**YOUR ASSIGNMENT:** Report every line in the records below that holds the word "pixels".

[Start of Attachment]

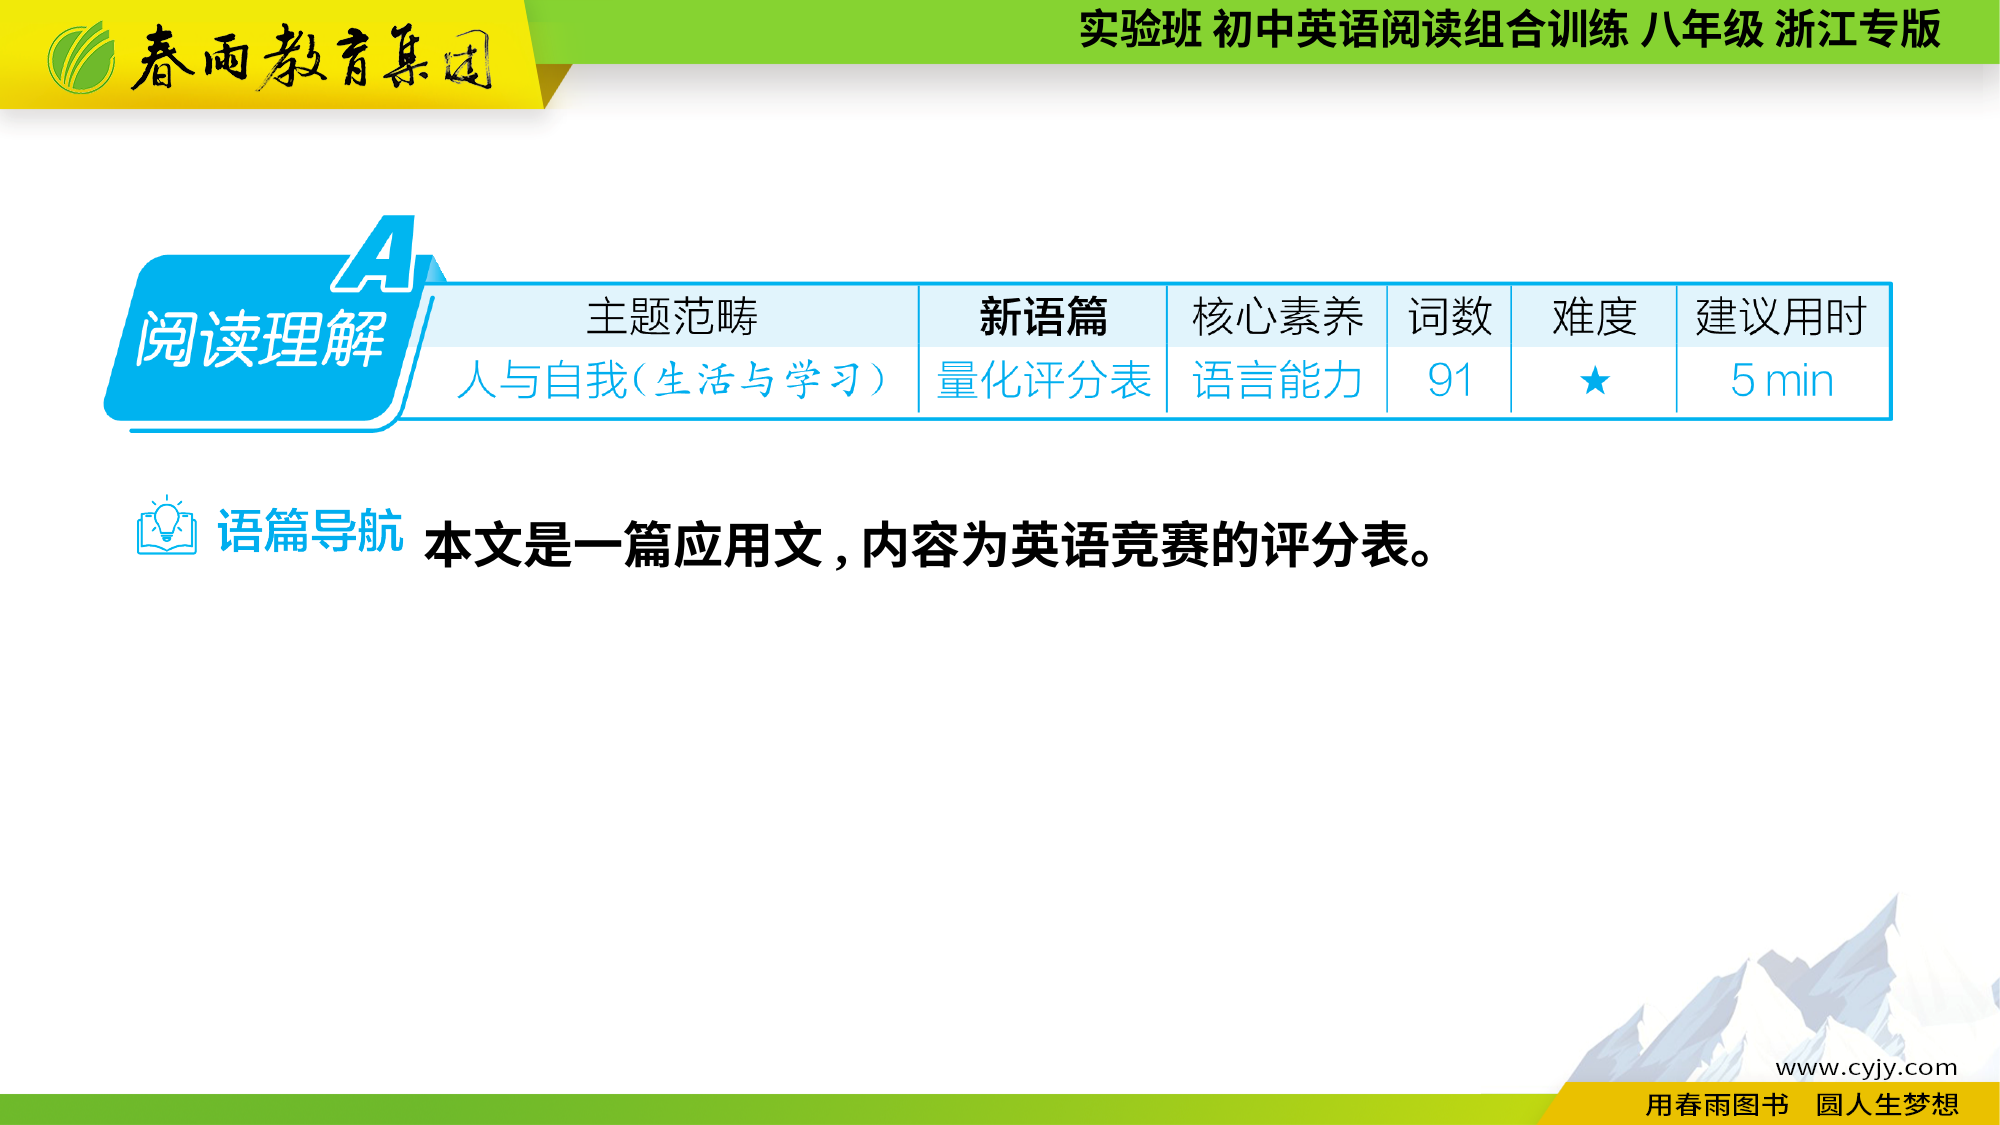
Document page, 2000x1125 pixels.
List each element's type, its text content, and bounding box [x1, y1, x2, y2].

list 本文是一篇应用文,内容为英语竞赛的评分表。 [59, 475, 1944, 571]
picture [0, 0, 2000, 1125]
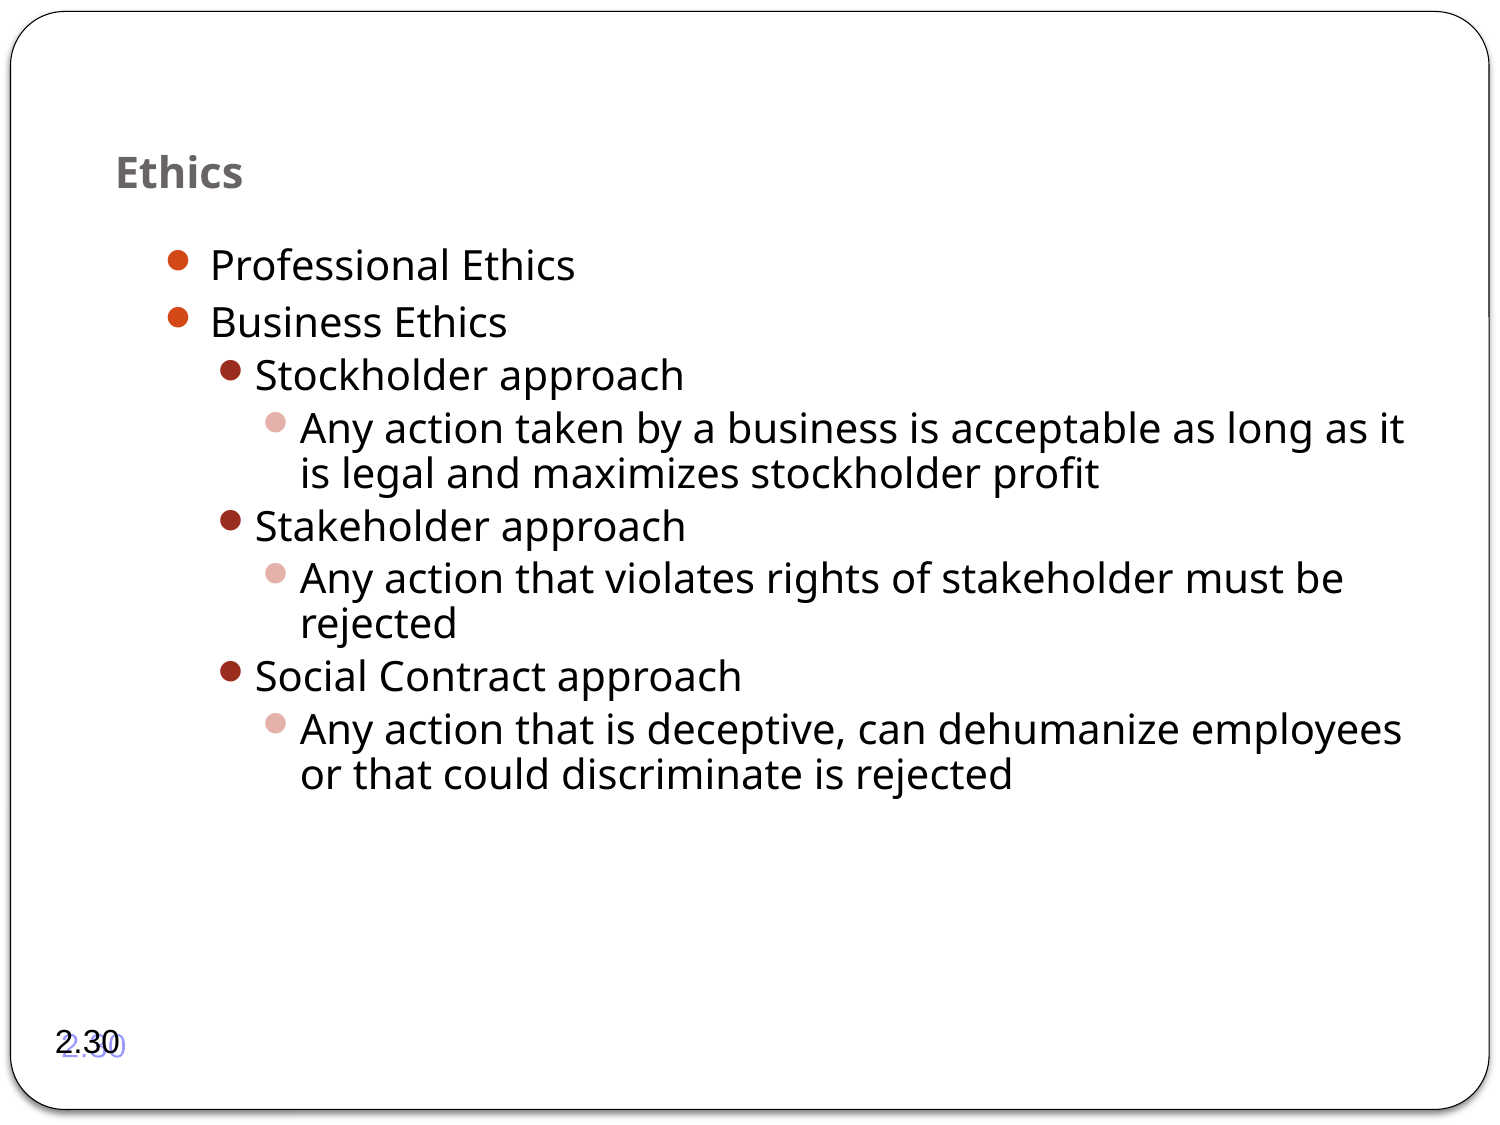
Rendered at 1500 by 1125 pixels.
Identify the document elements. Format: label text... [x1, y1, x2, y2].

list Professional Ethics Business Ethics Stockholder approach Any action taken by a business is acceptable as long as it is legal and maximizes stockholder profit Stakeholder approach Any action that violates rights of stakeholder must be rejected Social Contract approach Any action that is deceptive, can dehumanize employees or that could discriminate is rejected [150, 237, 1425, 988]
title Ethics [99, 137, 1375, 213]
text_box 2.30 [37, 1012, 138, 1107]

[End of Attachment]

**PROBLEM SOLUTION:**
Document page, 2000x1125 pixels.
Rendered at 1500 by 1125 pixels.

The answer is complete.